Les retraités : tous des demeurés ?

On dit souvent que l’enfer est pavé de bonnes intentions. Certaines fausses bonnes idées peuvent ainsi, en matière législative, se traduire par une stigmatisation de certaines catégories de personnes sans pour autant assurer une protection accrue au plus grand nombre.
Il en est ainsi de la proposition de loi déposée par François VANNSON sur le bureau de l’Assemblée nationale cette semaine, en vertu de laquelle il faudrait, exclusivement pour les consommateurs âgés de 70 ans et plus, allonger jusqu’à 30 jours le délai de rétractation pour les contrats souscrits à la suite d’un démarchage à domicile.

Publication initiale le 26/01/2013

La proposition de loi rappelle à juste titre que c’est une loi du 22 décembre 1972 (n°72-1137) qui a introduit dans notre droit un délai de rétractation de 7 jours pour les contrats conclus dans le cadre d’un démarchage au domicile ou sur le lieu de travail du consommateur. Ce texte définissait également le délit d’abus de faiblesse dans le cadre exclusif de ce démarchage.
****
> _Énoncé_
Relevez, dans leur ordre d'apparition, toutes les expressions de l'extrait du texte qui contiennent des chiffres. Appuyez-vous uniquement sur l'extrait du texte.
****
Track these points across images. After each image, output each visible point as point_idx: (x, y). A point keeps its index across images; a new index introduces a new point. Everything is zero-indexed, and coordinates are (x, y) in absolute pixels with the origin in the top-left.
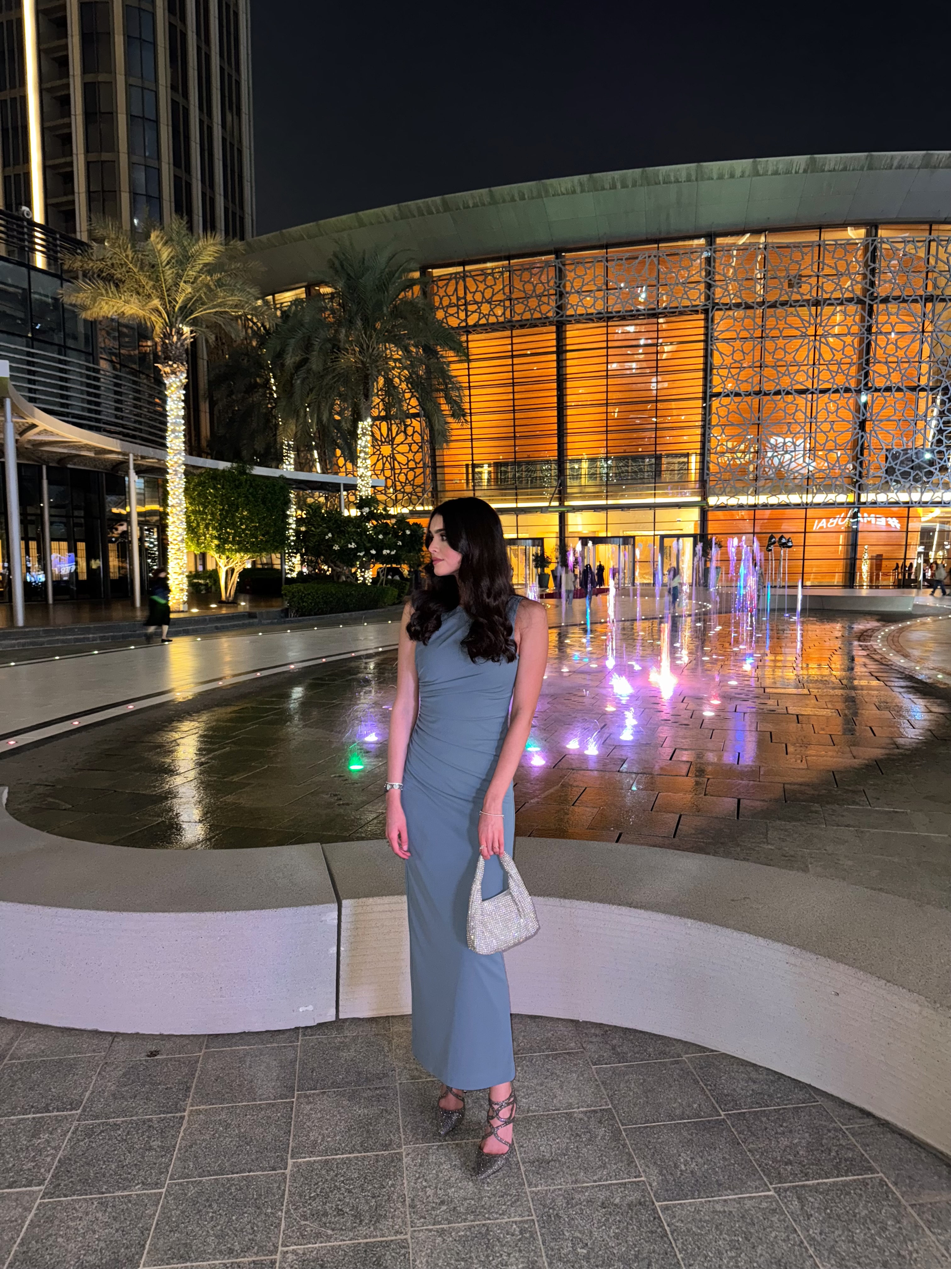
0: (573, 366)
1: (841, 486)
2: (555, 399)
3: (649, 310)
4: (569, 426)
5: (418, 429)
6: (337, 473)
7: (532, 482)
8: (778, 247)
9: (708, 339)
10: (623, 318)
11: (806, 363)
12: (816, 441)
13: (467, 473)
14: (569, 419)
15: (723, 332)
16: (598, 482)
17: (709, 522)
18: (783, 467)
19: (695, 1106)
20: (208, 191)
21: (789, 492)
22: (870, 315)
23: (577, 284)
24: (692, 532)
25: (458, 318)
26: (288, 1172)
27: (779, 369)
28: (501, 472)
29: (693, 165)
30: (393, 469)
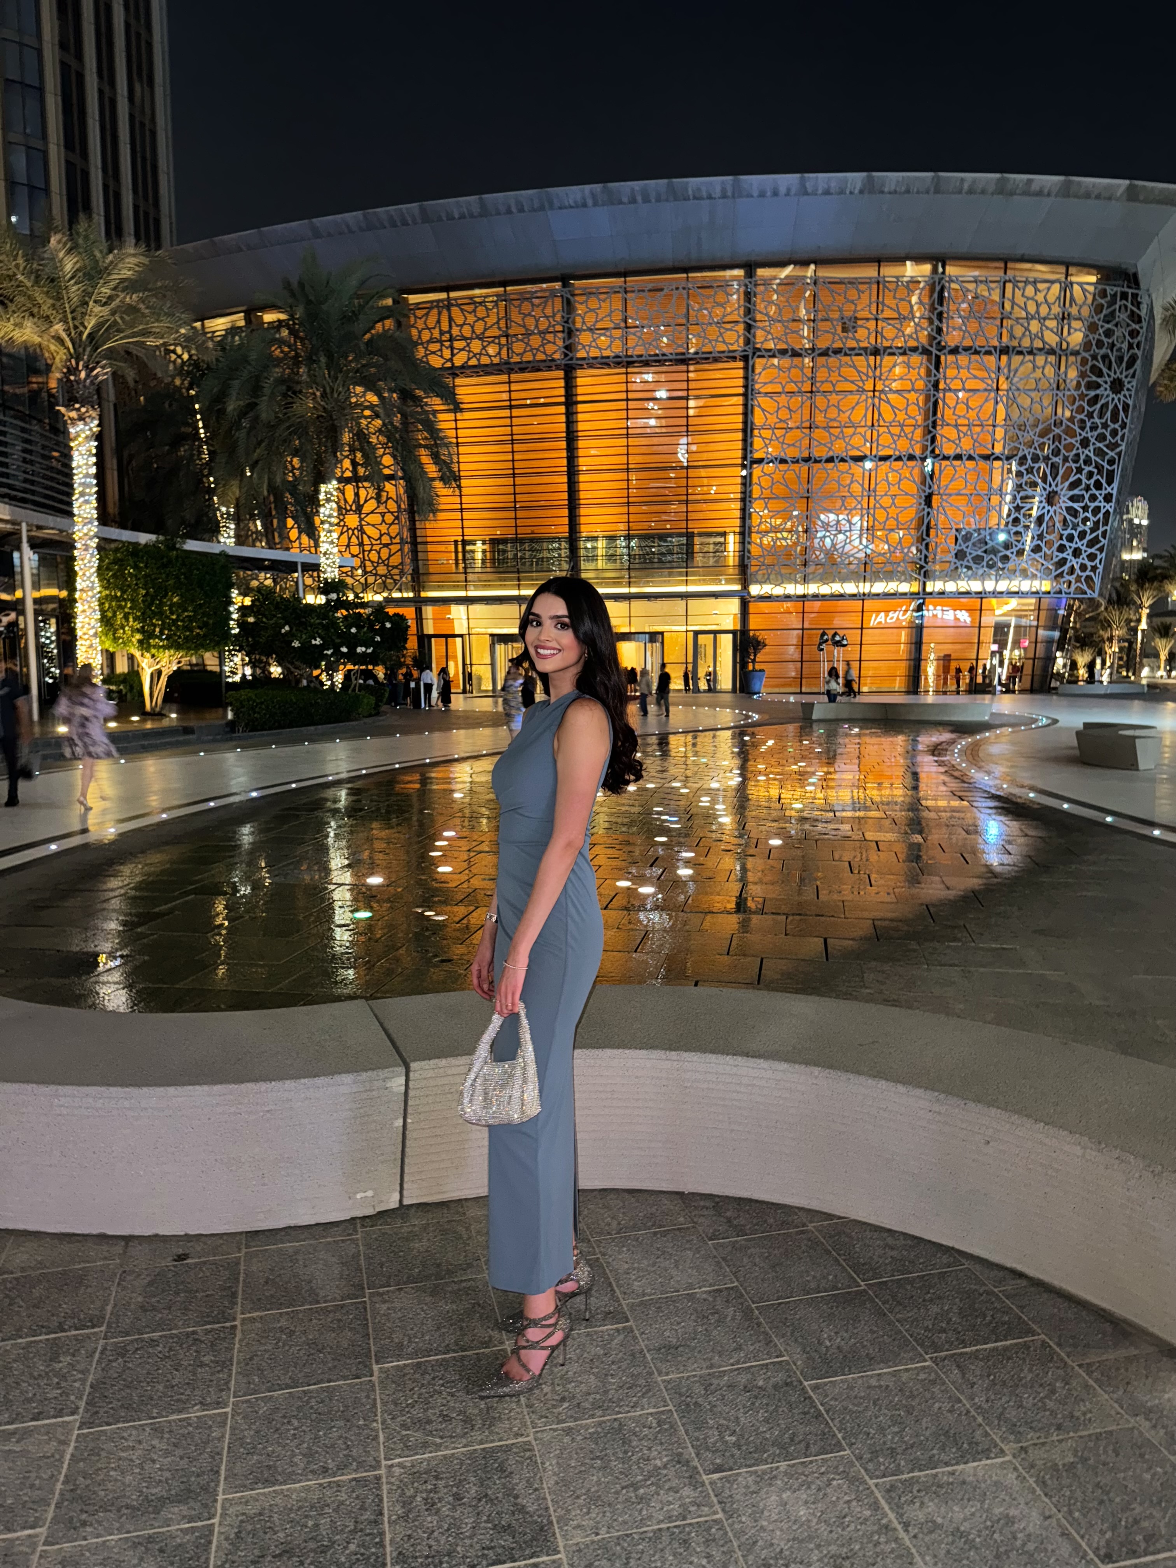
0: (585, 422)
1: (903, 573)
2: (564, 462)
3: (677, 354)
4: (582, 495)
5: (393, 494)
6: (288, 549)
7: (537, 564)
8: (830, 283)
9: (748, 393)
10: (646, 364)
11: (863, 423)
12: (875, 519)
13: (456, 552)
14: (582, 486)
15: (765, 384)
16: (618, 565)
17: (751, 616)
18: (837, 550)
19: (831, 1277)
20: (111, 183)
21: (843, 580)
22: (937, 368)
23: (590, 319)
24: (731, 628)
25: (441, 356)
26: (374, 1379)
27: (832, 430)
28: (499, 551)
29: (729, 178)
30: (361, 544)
****
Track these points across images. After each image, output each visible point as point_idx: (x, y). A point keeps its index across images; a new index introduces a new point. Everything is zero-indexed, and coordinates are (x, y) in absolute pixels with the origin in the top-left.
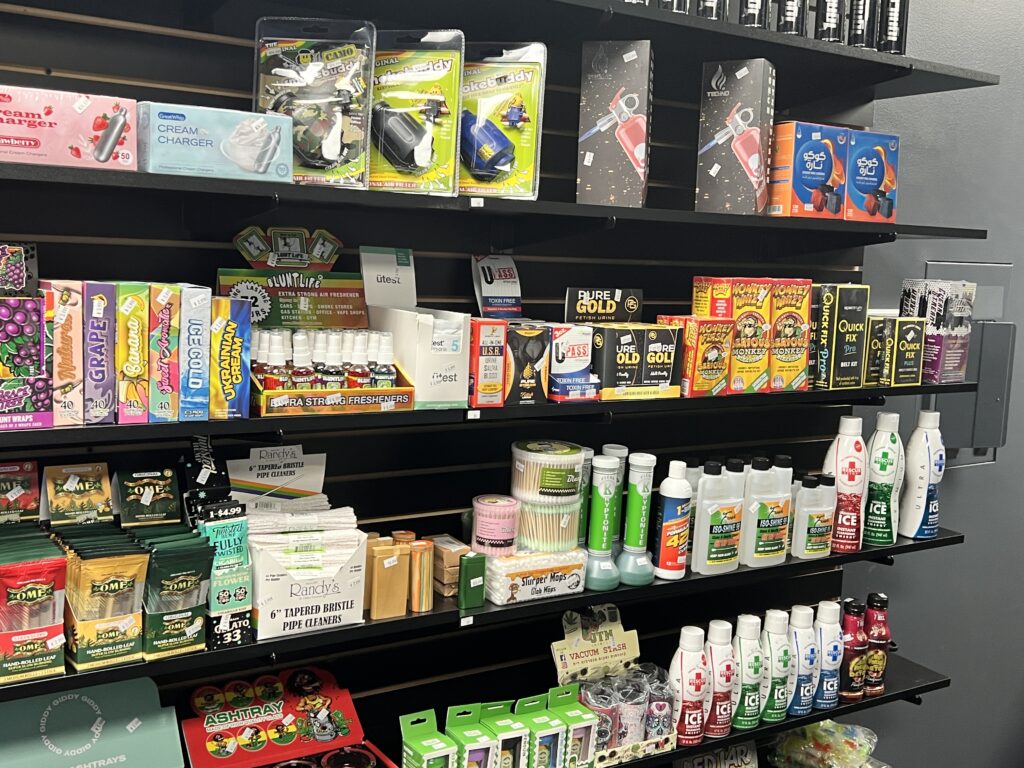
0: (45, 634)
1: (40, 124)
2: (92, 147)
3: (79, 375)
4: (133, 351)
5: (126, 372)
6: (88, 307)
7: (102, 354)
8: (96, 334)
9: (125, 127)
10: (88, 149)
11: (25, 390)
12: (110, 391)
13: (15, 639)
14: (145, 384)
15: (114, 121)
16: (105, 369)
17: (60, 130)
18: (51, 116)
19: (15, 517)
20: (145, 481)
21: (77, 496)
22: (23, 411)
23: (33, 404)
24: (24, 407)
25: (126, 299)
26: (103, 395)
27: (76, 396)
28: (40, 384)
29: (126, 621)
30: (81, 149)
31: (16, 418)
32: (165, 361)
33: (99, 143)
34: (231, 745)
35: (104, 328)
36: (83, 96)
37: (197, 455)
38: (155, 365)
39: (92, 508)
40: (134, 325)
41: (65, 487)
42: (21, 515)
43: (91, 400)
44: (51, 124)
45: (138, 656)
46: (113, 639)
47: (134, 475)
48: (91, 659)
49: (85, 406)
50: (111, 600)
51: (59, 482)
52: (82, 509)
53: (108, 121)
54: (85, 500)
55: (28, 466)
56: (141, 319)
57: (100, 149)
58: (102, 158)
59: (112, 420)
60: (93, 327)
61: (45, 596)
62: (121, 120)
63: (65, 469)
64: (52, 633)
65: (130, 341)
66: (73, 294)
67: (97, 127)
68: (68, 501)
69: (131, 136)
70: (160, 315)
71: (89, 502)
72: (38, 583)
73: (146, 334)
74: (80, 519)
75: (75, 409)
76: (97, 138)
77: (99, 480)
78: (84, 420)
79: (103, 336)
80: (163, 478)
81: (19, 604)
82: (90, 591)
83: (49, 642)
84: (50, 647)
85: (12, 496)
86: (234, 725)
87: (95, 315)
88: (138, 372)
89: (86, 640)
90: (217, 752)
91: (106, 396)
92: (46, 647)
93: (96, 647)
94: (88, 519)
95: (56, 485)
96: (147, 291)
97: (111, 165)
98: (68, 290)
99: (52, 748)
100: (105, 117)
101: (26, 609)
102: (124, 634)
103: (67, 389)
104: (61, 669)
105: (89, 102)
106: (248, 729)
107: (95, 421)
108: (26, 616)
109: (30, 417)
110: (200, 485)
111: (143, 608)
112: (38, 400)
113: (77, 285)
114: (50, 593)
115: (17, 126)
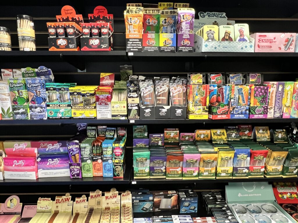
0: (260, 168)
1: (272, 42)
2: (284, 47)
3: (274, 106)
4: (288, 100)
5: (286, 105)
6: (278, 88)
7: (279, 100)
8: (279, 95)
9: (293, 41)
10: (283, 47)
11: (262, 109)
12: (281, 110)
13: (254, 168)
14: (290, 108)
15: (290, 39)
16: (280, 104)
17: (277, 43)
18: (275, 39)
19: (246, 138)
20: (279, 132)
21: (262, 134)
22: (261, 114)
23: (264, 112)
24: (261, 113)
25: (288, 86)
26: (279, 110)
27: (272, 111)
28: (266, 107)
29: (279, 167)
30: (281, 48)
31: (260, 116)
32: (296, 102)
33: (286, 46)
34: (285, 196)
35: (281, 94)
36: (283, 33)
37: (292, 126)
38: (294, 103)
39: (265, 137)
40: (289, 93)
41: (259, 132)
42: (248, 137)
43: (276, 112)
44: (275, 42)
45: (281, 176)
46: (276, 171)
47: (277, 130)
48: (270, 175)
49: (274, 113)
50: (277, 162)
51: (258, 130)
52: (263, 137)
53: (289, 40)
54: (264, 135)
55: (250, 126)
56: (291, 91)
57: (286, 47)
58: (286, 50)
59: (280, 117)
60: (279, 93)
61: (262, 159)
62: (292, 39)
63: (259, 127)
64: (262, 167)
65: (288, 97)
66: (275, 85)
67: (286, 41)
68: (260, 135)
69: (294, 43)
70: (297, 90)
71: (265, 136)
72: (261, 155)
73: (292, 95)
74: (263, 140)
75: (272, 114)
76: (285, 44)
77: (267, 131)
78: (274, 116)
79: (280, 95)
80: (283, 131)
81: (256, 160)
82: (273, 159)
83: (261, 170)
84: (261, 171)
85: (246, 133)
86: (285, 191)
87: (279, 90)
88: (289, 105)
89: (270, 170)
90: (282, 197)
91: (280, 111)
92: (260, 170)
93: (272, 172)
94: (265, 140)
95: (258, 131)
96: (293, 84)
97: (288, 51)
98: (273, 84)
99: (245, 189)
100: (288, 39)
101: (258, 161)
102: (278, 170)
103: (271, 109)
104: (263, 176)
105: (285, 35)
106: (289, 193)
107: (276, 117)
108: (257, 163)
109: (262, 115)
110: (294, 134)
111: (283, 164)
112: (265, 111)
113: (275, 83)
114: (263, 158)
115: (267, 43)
****
> _Zone de réponse_
- 70 ans
- 30 jours
- 26/01/2013
- 22 décembre 1972
- n°72-1137
- 7 jours